Sure, grapefruits are fine. But after a week of sour pulp and disappointment, the only thing shrinking is your will to continue living.

The Cabbage Soup Diet: Hot Vegetable Water, Three Times a Day

Ah yes. Seven full days of cabbage soup. That’s it. That’s the diet.

This plan resurfaces every few years like a soupy, gas-laden cicada. The claimed benefits include rapid weight loss, mental clarity, and presumably the ability to clear a room in seconds. Nutritionists warn against it, but your grandmother’s friend Sheila swears it works—and who are we to question Sheila?

The Baby Food Diet: Puréed Regret

For a brief period in the 2010s, celebrities insisted adult humans should consume 10–14 jars of baby food a day. Nothing boosts self-esteem quite like sitting in your car, spooning lukewarm mashed peas from a jar decorated with a cartoon giraffe.

Looking for a fulfilling adult meal?
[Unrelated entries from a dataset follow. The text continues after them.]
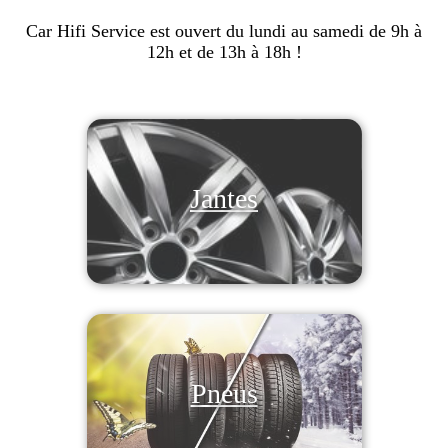
Car Hifi Service est ouvert du lundi au samedi de 9h à
12h et de 13h à 18h !
Jantes
Pneus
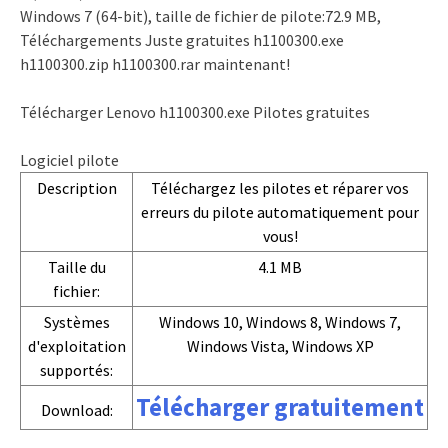
Windows 7 (64-bit), taille de fichier de pilote:72.9 MB,
Téléchargements Juste gratuites h1100300.exe
h1100300.zip h1100300.rar maintenant!
Télécharger Lenovo h1100300.exe Pilotes gratuites
Logiciel pilote
Description
Téléchargez les pilotes et réparer vos
erreurs du pilote automatiquement pour
vous!
Taille du
4.1 MB
fichier:
Systèmes
Windows 10, Windows 8, Windows 7,
d'exploitation
Windows Vista, Windows XP
supportés:
Télécharger gratuitement
Download:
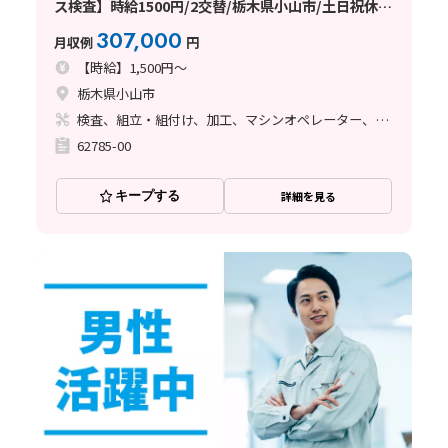
ス検査】時給1500円/2交替/栃木県小山市/土日祝休
み/男性活躍中/マイカー通勤OK/固定費が浮いて月収
307,000
月収例
円
例30.7万円以上・手取りもウレシイ♪
【時給】1,500円～
栃木県小山市
検査、組立・組付け、加工、マシンオペレーター、ライン作業
62785-00
キープする
詳細を見る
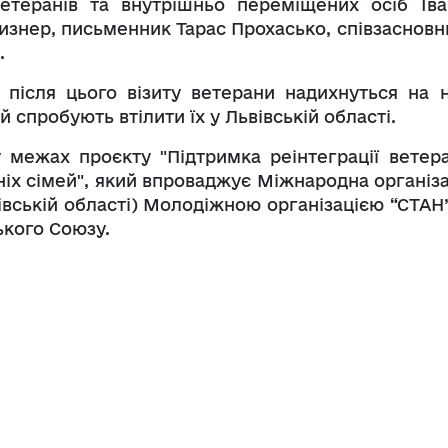
ветеранів та внутрішньо переміщених осіб Іва
изнер, письменник Тарас Прохасько, співзасновн
.
 після цього візиту ветерани надихнуться на н
й спробують втілити їх у Львівській області.
у межах проєкту "Підтримка реінтеграції ветера
хніх сімей", який впроваджує Міжнародна організ
ьвівській області) Молодіжною організацією “СТАН
ького Союзу.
Absolutely not. Here—have some pastel-coloured goop.

The Cotton Ball Diet: No. Absolutely Not.

There was a truly terrifying moment in internet history when people dipped cotton balls in juice and ate them to feel full. This is not a diet. This is a cry for help wrapped in cellulose.

Even the fad-diet universe—which has tolerated some truly impressive nonsense—drew the line here. If you’re ever tempted to eat laundry supplies, please instead eat literally any real food.
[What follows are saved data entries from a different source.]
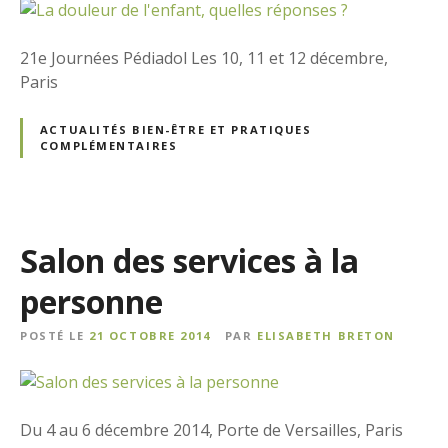
21e Journées Pédiadol Les 10, 11 et 12 décembre,
Paris
ACTUALITÉS BIEN-ÊTRE ET PRATIQUES
COMPLÉMENTAIRES
Salon des services à la
personne
POSTÉ LE
21 OCTOBRE 2014
PAR
ELISABETH BRETON
Du 4 au 6 décembre 2014, Porte de Versailles, Paris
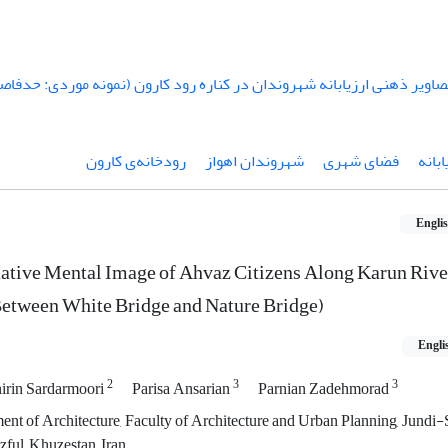
رودخانه‌ی کارون
شهروندان اهواز
فضای شهری
تصوی
Engli
uative Mental Image of Ahvaz Citizens Along Karun Rive
Between White Bridge and Nature Bridge)
Engli
2
3
3
irin Sardarmoori
Parisa Ansarian
Parnian Zadehmorad
ent of Architecture, Faculty of Architecture and Urban Planning, Jundi
ful, Khuzestan, Iran.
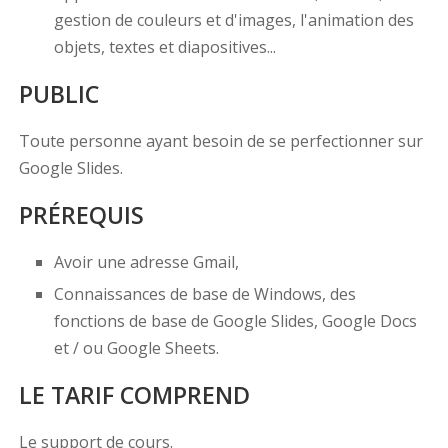
gestion de couleurs et d'images, l'animation des
objets, textes et diapositives...
PUBLIC
Toute personne ayant besoin de se perfectionner sur
Google Slides.
PRÉREQUIS
Avoir une adresse Gmail,
Connaissances de base de Windows, des
fonctions de base de Google Slides, Google Docs
et / ou Google Sheets.
LE TARIF COMPREND
Le support de cours.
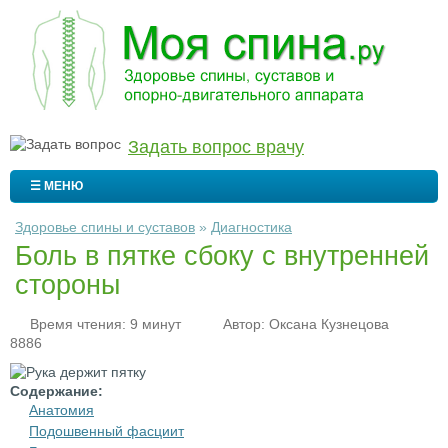
Задать вопрос врачу
☰ МЕНЮ
Здоровье спины и суставов
»
Диагностика
Боль в пятке сбоку с внутренней
стороны
Время чтения: 9 минут
Автор:
Оксана Кузнецова
8886
Содержание:
Анатомия
Подошвенный фасциит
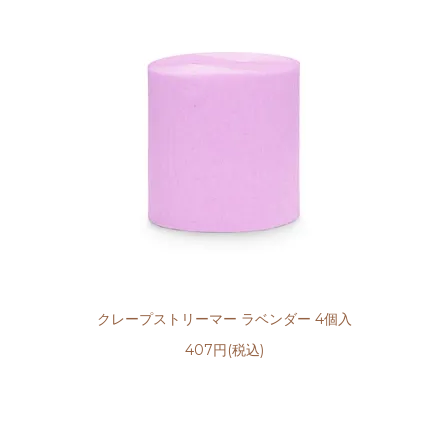
クレープストリーマー ラベンダー 4個入
407円(税込)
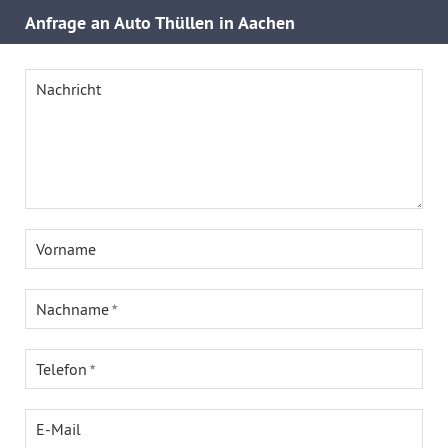
Anfrage an Auto Thüllen in Aachen
Nachricht
Vorname
Nachname
Telefon
E-Mail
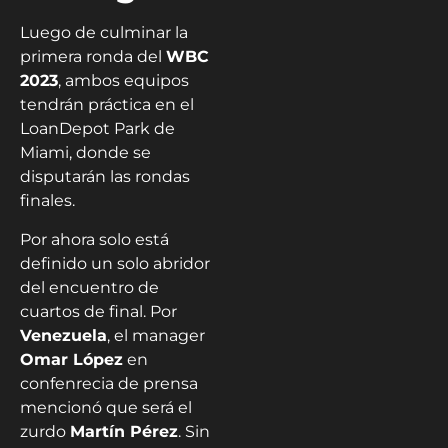
Luego de culminar la
primera ronda del
WBC
2023
, ambos equipos
tendrán práctica en el
LoanDepot Park de
Miami, donde se
disputarán las rondas
finales.
Por ahora solo está
definido un solo abridor
del encuentro de
cuartos de final. Por
Venezuela
, el manager
Omar López
en
confenrecia de prensa
mencionó que será el
zurdo
Martín Pérez
. Sin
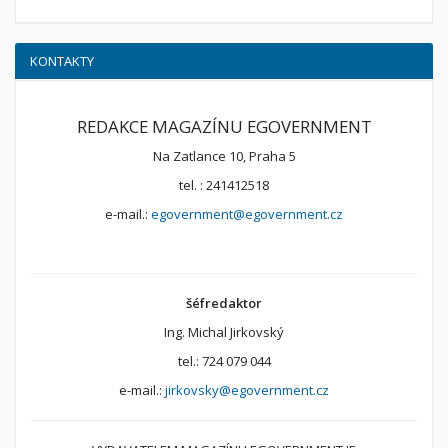
KONTAKTY
REDAKCE MAGAZÍNU EGOVERNMENT
Na Zatlance 10, Praha 5
tel. : 241412518
e-mail.:
egovernment@egovernment.cz
šéfredaktor
Ing. Michal Jirkovský
tel.: 724 079 044
e-mail.:
jirkovsky@egovernment.cz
The Tapeworm Diet: Early 1900s Chaos at Its Finest

You know a diet is bad when Step One is “acquire a parasite.”

The pitch was horrifyingly compelling: ingest a tapeworm, eat whatever you want, lose weight, and deal with catastrophic consequences later. Tapeworms do not judge your snack habits. They also do not leave willingly.
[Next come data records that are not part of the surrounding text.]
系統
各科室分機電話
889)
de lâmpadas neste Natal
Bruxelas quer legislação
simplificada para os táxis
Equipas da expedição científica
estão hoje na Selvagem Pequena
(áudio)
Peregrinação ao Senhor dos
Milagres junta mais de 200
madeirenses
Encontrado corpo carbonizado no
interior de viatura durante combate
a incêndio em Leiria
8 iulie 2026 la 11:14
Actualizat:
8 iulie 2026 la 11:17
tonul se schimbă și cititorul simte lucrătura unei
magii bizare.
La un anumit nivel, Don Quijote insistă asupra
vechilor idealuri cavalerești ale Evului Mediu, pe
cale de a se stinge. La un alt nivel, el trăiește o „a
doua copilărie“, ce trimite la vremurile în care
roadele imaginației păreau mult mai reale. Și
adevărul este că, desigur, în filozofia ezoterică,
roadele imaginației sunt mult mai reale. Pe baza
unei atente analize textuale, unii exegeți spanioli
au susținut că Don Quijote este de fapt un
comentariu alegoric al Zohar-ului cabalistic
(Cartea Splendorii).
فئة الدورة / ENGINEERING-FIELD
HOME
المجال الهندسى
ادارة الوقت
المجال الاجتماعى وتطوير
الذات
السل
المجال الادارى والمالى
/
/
The Breatharian Diet: Just… Don’t Eat

And finally, we arrive at the inevitable conclusion of human dieting logic: eating is the real problem.

Breatharians claimed one could survive on air and sunlight alone. The only weight loss this diet guarantees is the kind that comes with no longer participating in earthly existence.

And in Conclusion

You are an amazing person. Your family loves you. The dog adores you. Stop worrying about how you look and focus on how you feel—inside, where it counts.

Now, if you’ll excuse me, there’s a bucket of pralines and cream with my name on it.